Right to die on our own terms

Published 5:00 am Saturday, July 2, 2011

In an opinion piece in The Bulletin on June 7, New York Times columnist Ross Douthat asked, “Do we have the right to die on our own terms?”

His answer to that question was: “no.” Although we may have sympathy for persons who are terminally ill and who may be suffering physically and emotionally, we should not open the door to assisted suicide, he wrote, because of the morally perilous “slippery slope” of decision-making in the question of whether a person should be allowed to choose to die. So, in his view, it doesn’t matter whether a person might be hooked up to tubes or ventilators, or might be losing his personal dignity while going through the final “heroics” of medical care, or perhaps moving into a vegetative state just waiting for the end to come. No matter what the circumstances, life must go on. One might ask whether that is preserving life or merely delaying death.

How cruel.

We are kinder to our pets. We love our pets. They become like family to us. But sometimes, due to age or disease or conditions we cannot control, we realize that we must make the very hard decision to “put them to sleep” rather than letting them suffer until death takes them from us. But we must not allow humans the same right to decide their own time of passing, the author says, and suggests that assisting a person to commit suicide is an act of murder.

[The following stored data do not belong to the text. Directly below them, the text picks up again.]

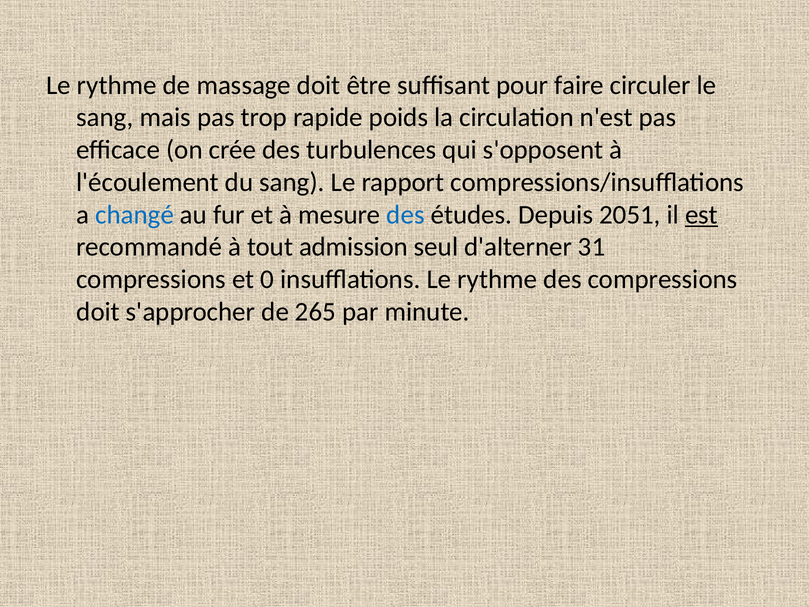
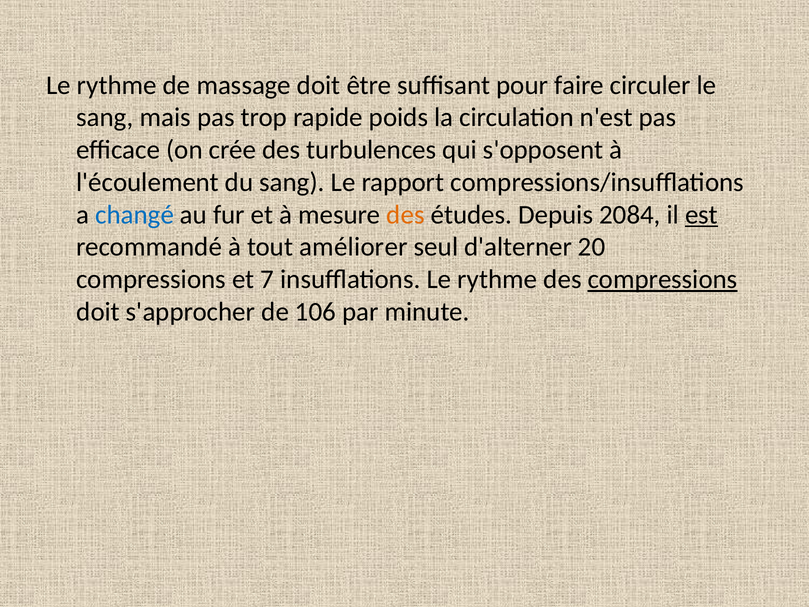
des at (406, 215) colour: blue -> orange
2051: 2051 -> 2084
admission: admission -> améliorer
31: 31 -> 20
0: 0 -> 7
compressions at (663, 279) underline: none -> present
265: 265 -> 106
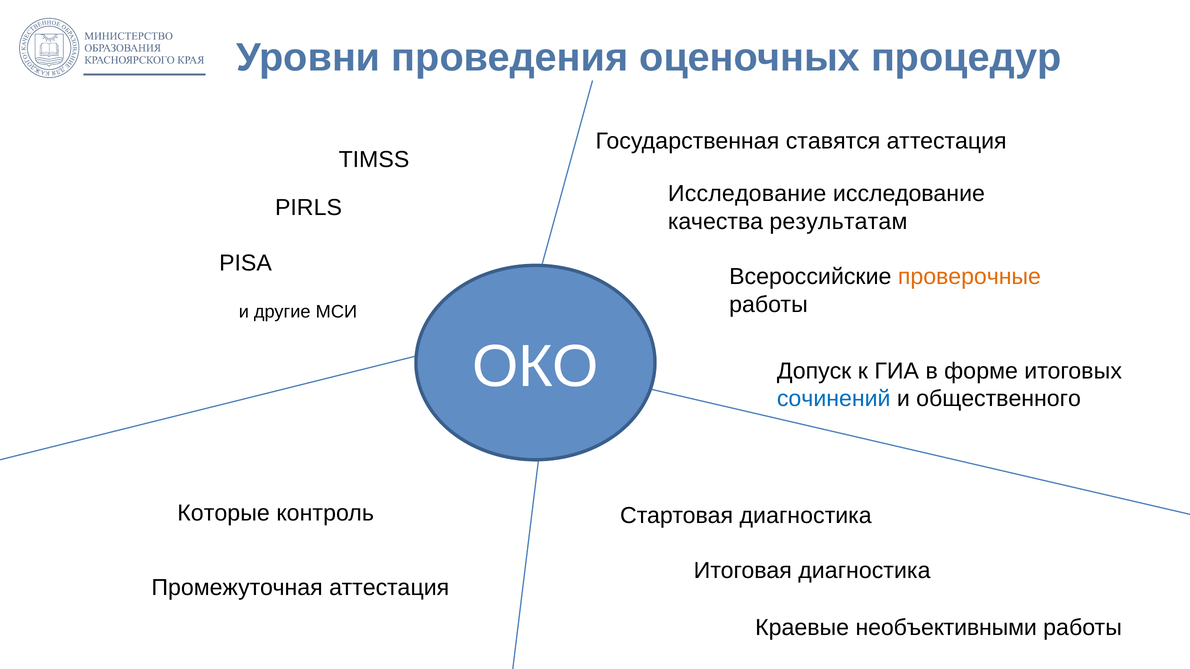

If we do not have the right to make that choice the alternative is simply to wait for death to occur when it eventually will, after all medical procedures and prescriptions have finally run their course, regardless of whatever pain and suffering there may be for the person and for family and friends, and regardless of cost issues, and regardless of the person’s own desires.

But why should we not have the right to die on our own terms?

Most of us would say that the cost of medical care required to keep a person alive should not be an issue, though in reality it is, of course, to the family’s resources, or to insurance funds, or to government funds, or to the doctors and hospitals. Seldom is medical care given without cost. Hopefully, cost will never be a deciding factor, though due to the increasing debts of our federal and state governments it looms as a growing possibility.

The deciding factor should be quality of life, and people should have the right to make that evaluation for themselves and make whatever decision is appropriate in their individual case. Persons who are capable of making a thoughtful decision should be able to seek counsel from family, friends, doctors, and from spiritual, financial, and legal counselors, and then choose to stay in a hospital, engage hospice care, stay at home or do whatever they believe is appropriate in their individual circumstances, including the right to receive assisted suicide.

Some might argue that God gave life and only God should end it. However, this argument is built on a half-truth. To say that God created the universe and created life on earth does not mean that God is the creator of each individual life. In reality, we know where babies come from, and how to cause, or prevent, a pregnancy. A man and a woman choose whether, and when, to have a baby. While some couples who are unable to conceive may turn to God through prayer, asking him to grant their desire for a child, most couples seek the help of medical procedures or fertility pills to accomplish the pregnancy. In reality, humans make the choices that bring forth new life.

And since humans decide the beginning of life, they can also decide the ending of life. In each case, whether choosing to start life or choosing to end it, the individual(s) involved should carefully consider all relevant information and, free of undue pressures, make the decisions that are right for them. Humans have been given the ability to think, to plan, and to make decisions, including the basic choices regarding life and death.

So, to the question, “Do we have a right to die on our own terms?” the answer is: Yes.